*** Dataset entries Section Begins ***
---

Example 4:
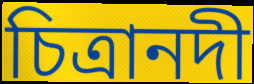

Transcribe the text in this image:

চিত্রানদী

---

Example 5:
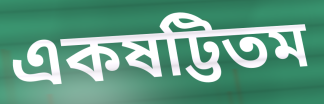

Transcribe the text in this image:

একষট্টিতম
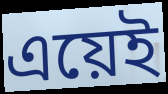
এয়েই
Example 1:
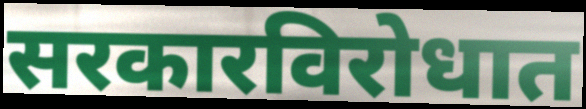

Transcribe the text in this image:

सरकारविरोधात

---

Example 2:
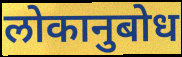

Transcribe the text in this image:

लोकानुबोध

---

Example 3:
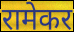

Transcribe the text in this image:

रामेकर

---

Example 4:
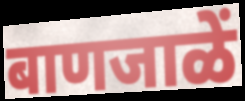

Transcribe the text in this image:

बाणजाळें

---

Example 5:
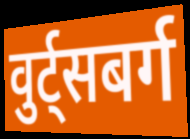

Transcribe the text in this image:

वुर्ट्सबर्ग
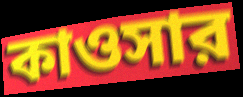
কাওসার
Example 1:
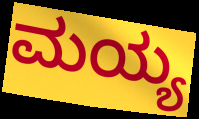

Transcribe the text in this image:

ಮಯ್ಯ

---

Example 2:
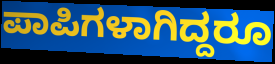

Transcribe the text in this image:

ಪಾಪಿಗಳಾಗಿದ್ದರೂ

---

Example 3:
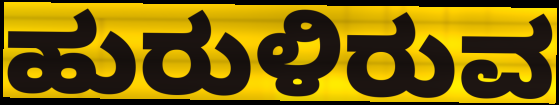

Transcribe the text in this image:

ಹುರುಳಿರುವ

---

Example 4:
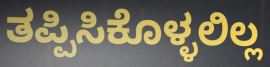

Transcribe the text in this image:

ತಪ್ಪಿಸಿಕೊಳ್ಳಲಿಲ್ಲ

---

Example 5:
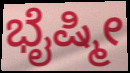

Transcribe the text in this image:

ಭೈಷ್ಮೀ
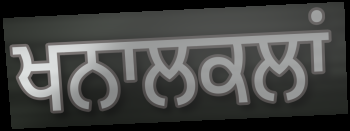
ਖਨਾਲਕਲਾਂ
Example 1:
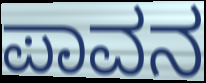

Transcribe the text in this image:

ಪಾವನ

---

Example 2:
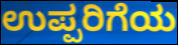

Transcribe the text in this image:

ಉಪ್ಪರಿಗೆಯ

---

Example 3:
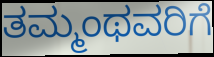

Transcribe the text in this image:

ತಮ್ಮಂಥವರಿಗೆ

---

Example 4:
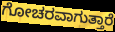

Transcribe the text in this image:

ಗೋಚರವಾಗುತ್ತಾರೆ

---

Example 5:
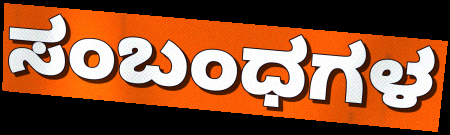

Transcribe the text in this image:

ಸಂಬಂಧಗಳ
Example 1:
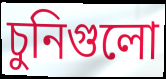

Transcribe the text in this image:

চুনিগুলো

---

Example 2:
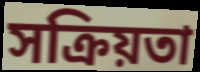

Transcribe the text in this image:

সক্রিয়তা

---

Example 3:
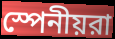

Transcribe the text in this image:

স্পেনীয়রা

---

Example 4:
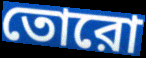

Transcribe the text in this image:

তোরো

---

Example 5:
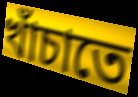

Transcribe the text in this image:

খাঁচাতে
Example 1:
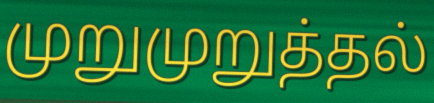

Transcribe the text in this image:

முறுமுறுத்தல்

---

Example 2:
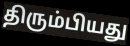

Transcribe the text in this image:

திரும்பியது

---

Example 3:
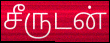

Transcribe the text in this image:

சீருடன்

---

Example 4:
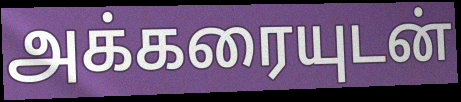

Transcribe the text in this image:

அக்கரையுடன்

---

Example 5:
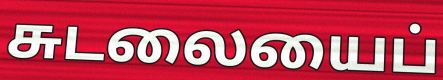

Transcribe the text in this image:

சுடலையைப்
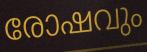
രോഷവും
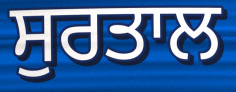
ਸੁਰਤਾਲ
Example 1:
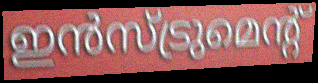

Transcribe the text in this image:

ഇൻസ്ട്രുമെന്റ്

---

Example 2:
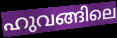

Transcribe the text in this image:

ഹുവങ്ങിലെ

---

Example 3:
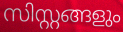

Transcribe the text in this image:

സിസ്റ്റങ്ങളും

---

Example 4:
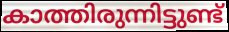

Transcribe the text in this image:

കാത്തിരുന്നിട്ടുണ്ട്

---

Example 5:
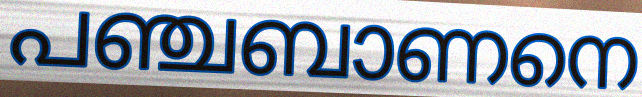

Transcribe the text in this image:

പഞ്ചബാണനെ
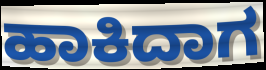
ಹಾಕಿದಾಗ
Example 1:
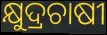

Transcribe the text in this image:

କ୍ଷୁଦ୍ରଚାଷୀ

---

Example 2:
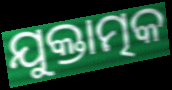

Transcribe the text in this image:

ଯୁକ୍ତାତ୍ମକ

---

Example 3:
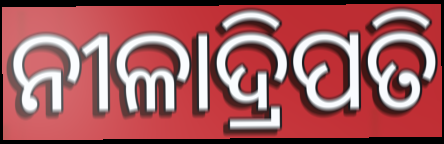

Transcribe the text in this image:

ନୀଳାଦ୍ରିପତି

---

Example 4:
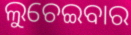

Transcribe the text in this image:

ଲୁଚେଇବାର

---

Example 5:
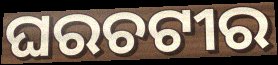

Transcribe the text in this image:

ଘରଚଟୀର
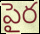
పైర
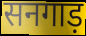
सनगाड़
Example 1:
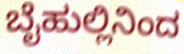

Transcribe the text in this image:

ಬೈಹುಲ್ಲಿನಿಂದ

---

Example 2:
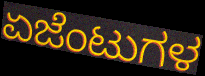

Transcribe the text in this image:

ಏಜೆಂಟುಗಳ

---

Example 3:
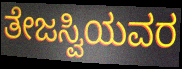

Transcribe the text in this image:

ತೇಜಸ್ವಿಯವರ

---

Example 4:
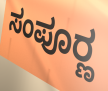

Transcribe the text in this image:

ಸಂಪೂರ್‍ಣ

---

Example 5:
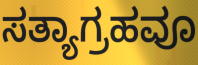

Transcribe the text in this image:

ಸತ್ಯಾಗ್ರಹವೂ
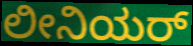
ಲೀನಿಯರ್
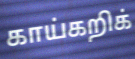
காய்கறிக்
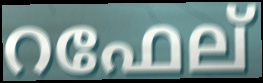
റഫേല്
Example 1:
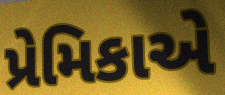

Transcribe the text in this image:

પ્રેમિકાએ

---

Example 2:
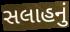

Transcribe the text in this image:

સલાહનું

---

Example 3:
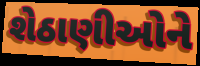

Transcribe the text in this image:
*** Dataset entries Section Ends ***
Where the data contains images, drop them and print the rest exactly.

#### [Solution to this problem]
---

Example 4:

Transcribe the text in this image:

চিত্রানদী

---

Example 5:

Transcribe the text in this image:

একষট্টিতম
এয়েই
Example 1:

Transcribe the text in this image:

सरकारविरोधात

---

Example 2:

Transcribe the text in this image:

लोकानुबोध

---

Example 3:

Transcribe the text in this image:

रामेकर

---

Example 4:

Transcribe the text in this image:

बाणजाळें

---

Example 5:

Transcribe the text in this image:

वुर्ट्सबर्ग
কাওসার
Example 1:

Transcribe the text in this image:

ಮಯ್ಯ

---

Example 2:

Transcribe the text in this image:

ಪಾಪಿಗಳಾಗಿದ್ದರೂ

---

Example 3:

Transcribe the text in this image:

ಹುರುಳಿರುವ

---

Example 4:

Transcribe the text in this image:

ತಪ್ಪಿಸಿಕೊಳ್ಳಲಿಲ್ಲ

---

Example 5:

Transcribe the text in this image:

ಭೈಷ್ಮೀ
ਖਨਾਲਕਲਾਂ
Example 1:

Transcribe the text in this image:

ಪಾವನ

---

Example 2:

Transcribe the text in this image:

ಉಪ್ಪರಿಗೆಯ

---

Example 3:

Transcribe the text in this image:

ತಮ್ಮಂಥವರಿಗೆ

---

Example 4:

Transcribe the text in this image:

ಗೋಚರವಾಗುತ್ತಾರೆ

---

Example 5:

Transcribe the text in this image:

ಸಂಬಂಧಗಳ
Example 1:

Transcribe the text in this image:

চুনিগুলো

---

Example 2:

Transcribe the text in this image:

সক্রিয়তা

---

Example 3:

Transcribe the text in this image:

স্পেনীয়রা

---

Example 4:

Transcribe the text in this image:

তোরো

---

Example 5:

Transcribe the text in this image:

খাঁচাতে
Example 1:

Transcribe the text in this image:

முறுமுறுத்தல்

---

Example 2:

Transcribe the text in this image:

திரும்பியது

---

Example 3:

Transcribe the text in this image:

சீருடன்

---

Example 4:

Transcribe the text in this image:

அக்கரையுடன்

---

Example 5:

Transcribe the text in this image:

சுடலையைப்
രോഷവും
ਸੁਰਤਾਲ
Example 1:

Transcribe the text in this image:

ഇൻസ്ട്രുമെന്റ്

---

Example 2:

Transcribe the text in this image:

ഹുവങ്ങിലെ

---

Example 3:

Transcribe the text in this image:

സിസ്റ്റങ്ങളും

---

Example 4:

Transcribe the text in this image:

കാത്തിരുന്നിട്ടുണ്ട്

---

Example 5:

Transcribe the text in this image:

പഞ്ചബാണനെ
ಹಾಕಿದಾಗ
Example 1:

Transcribe the text in this image:

କ୍ଷୁଦ୍ରଚାଷୀ

---

Example 2:

Transcribe the text in this image:

ଯୁକ୍ତାତ୍ମକ

---

Example 3:

Transcribe the text in this image:

ନୀଳାଦ୍ରିପତି

---

Example 4:

Transcribe the text in this image:

ଲୁଚେଇବାର

---

Example 5:

Transcribe the text in this image:

ଘରଚଟୀର
పైర
सनगाड़
Example 1:

Transcribe the text in this image:

ಬೈಹುಲ್ಲಿನಿಂದ

---

Example 2:

Transcribe the text in this image:

ಏಜೆಂಟುಗಳ

---

Example 3:

Transcribe the text in this image:

ತೇಜಸ್ವಿಯವರ

---

Example 4:

Transcribe the text in this image:

ಸಂಪೂರ್‍ಣ

---

Example 5:

Transcribe the text in this image:

ಸತ್ಯಾಗ್ರಹವೂ
ಲೀನಿಯರ್
காய்கறிக்
റഫേല്
Example 1:

Transcribe the text in this image:

પ્રેમિકાએ

---

Example 2:

Transcribe the text in this image:

સલાહનું

---

Example 3:

Transcribe the text in this image:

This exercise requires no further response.